A couple of years into this mess, after a night of drinking, Ig wakes up with horns growing from his head. Suddenly, he has the power to extract deeply buried confessions from anyone he comes in contact with. Ig is horrified at what he hears...his family despises him, his friends want to kill him for what they think he did to his girlfriend, and random people admit to the most awful, embarrassing things. Initially, this is a curse. But then Ig decides to use his gift to try to determine what exactly happened on the night his girlfriend died.
My thoughts: Whereas "Heart-Shaped Box" pretty much terrified the reader, this book took us down a different path. Sure there is plenty of heartbreak and devastation and scenes that made me close my eyes and cringe, but there is also humor and irony and social commentary built into the package. I wasn't quite sure how to take it all, and I'm not confident in how to DESCRIBE it, but I knew I liked it.
Hill still has kept a couple of important things consistent from this first book - his edge and his insanely real characters. His prose is rapid-fire, at times crude as hell (alot of eye-bulging from me), and in your face. And he is completely unapologetic about it all. Take that, and that, and that, he says. I felt I had been yanked around alot, because I was sitting there feeling sympathy, then I was enraged, then I was confused, then I wanted to cry, then I was laughing. You know those Scrambler rides at the carnival? I think I had messed up hair by the end, and some whiplash.
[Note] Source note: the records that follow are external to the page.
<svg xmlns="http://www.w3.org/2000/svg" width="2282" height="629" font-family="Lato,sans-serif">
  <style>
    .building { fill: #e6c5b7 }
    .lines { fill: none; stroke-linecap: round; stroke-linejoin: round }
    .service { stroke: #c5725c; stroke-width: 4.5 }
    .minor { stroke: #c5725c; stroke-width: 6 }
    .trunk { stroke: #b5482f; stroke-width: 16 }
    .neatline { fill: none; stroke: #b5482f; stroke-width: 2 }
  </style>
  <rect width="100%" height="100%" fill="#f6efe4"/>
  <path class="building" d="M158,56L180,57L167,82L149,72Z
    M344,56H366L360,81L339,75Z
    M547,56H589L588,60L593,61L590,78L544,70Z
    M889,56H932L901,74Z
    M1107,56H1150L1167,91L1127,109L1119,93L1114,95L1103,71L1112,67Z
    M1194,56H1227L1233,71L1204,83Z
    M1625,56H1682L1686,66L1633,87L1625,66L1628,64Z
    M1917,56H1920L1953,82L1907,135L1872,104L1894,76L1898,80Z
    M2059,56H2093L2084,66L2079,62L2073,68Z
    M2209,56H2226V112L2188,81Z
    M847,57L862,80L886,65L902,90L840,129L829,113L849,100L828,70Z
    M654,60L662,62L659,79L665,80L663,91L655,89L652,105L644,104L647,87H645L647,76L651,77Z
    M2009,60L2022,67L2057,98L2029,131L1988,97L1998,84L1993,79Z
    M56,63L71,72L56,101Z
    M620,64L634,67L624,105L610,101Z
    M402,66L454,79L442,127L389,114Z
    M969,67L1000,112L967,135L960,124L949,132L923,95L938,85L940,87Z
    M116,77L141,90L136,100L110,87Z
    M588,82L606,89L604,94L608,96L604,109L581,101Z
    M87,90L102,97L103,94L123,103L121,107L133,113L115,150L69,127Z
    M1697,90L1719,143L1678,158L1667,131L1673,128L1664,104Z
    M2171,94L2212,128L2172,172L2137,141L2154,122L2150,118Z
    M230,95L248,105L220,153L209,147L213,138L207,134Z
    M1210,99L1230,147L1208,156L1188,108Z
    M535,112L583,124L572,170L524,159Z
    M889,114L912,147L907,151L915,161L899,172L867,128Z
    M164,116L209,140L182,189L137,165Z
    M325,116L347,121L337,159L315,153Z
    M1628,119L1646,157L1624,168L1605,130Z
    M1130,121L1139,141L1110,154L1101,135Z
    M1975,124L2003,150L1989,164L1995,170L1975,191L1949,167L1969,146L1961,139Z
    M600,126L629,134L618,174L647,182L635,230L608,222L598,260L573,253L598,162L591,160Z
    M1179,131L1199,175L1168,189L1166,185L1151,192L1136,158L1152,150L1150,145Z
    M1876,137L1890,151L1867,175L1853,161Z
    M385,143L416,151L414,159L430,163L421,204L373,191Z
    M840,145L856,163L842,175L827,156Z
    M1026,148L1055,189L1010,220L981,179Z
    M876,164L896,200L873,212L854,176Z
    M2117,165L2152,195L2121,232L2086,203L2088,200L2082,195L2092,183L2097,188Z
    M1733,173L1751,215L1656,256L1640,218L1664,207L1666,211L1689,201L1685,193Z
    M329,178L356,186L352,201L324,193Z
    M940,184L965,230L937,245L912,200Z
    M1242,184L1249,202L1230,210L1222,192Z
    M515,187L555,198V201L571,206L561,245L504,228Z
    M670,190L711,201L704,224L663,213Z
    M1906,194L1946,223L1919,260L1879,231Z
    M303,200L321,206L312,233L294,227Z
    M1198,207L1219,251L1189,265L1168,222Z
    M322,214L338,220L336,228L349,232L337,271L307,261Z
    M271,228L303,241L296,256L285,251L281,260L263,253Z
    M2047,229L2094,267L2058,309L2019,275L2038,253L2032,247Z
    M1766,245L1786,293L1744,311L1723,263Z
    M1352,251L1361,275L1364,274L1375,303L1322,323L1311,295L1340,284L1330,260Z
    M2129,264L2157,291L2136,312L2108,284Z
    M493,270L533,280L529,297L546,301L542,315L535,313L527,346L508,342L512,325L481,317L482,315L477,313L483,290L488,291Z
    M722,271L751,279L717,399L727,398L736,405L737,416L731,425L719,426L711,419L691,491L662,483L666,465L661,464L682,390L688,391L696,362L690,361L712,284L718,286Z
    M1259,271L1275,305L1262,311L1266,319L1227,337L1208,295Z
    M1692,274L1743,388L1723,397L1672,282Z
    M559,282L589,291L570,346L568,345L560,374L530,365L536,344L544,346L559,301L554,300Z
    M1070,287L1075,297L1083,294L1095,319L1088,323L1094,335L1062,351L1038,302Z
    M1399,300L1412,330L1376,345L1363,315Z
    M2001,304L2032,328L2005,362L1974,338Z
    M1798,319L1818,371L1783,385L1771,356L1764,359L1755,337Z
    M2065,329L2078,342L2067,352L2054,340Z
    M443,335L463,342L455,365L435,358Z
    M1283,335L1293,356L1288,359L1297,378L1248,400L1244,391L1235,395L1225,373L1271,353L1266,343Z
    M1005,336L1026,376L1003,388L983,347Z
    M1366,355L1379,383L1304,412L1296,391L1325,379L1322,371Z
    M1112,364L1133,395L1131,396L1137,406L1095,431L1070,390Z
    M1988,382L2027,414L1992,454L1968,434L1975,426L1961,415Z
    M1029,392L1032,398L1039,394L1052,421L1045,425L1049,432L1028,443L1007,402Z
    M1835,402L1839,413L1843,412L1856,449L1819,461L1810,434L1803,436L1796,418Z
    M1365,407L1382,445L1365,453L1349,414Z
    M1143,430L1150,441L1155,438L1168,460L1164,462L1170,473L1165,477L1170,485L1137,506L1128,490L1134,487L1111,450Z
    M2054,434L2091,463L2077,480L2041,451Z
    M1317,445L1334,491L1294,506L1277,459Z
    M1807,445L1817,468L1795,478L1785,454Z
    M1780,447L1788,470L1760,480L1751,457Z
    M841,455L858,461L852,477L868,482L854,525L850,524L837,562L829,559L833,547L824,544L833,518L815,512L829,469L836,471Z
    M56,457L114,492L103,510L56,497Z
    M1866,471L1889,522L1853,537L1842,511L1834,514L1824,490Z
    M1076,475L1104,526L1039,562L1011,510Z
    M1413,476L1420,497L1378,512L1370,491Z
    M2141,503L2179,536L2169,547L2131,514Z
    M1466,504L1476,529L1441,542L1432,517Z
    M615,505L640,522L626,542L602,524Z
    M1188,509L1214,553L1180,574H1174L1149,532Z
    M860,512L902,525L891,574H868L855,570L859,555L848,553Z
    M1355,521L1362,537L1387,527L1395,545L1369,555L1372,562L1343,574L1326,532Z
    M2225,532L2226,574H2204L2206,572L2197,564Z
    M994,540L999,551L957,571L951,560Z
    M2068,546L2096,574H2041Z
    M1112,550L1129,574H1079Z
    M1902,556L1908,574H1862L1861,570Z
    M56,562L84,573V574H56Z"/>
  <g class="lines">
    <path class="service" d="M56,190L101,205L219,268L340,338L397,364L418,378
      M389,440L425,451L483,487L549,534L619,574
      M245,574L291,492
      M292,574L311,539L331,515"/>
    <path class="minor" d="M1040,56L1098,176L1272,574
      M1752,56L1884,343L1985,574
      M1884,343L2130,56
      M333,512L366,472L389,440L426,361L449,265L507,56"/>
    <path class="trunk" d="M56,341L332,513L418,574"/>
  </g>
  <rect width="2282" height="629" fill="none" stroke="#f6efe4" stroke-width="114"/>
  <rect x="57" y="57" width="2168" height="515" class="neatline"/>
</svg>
The characters were just as real and fully realized as you or me. Hill HAS to have based these people on someone he knows. They walk right off the page (or in my case, the disc) into your life. In some cases, you don't want them in your life because they are pure evil. I've seen evil guys on paper, but one particular guy in this story was off the chart, and he turned my stomach every time he showed up. You will not finish this book with any emotion resembling apathy.
For those of you who like everything explained and neatly wrapped up in the end, you won't find it here. I still don't really know what happened totally, although I have my theories. I'm not sure I am comfortable with the ending. But I will overlook all of that because Hill has moxie. He does what he wants, he doesn't pander to common opinion or a formula. I love that about an author. He also gets credit for creativity (Horns? Really?). Must be all that Kiss music he listens to while he is writing.
A few words about the audio production: Fred Berman was the narrator for this production, and again this is a new voice for me. Which I find amazing. I listen to audios year-round, and 9 times out of 10 I'm listening to someone I've never heard before. I liked Berman's work in this book, and it appears he has quite an impressive resume. I'd enthusiastically listen to his other work (which includes Skippy Dies).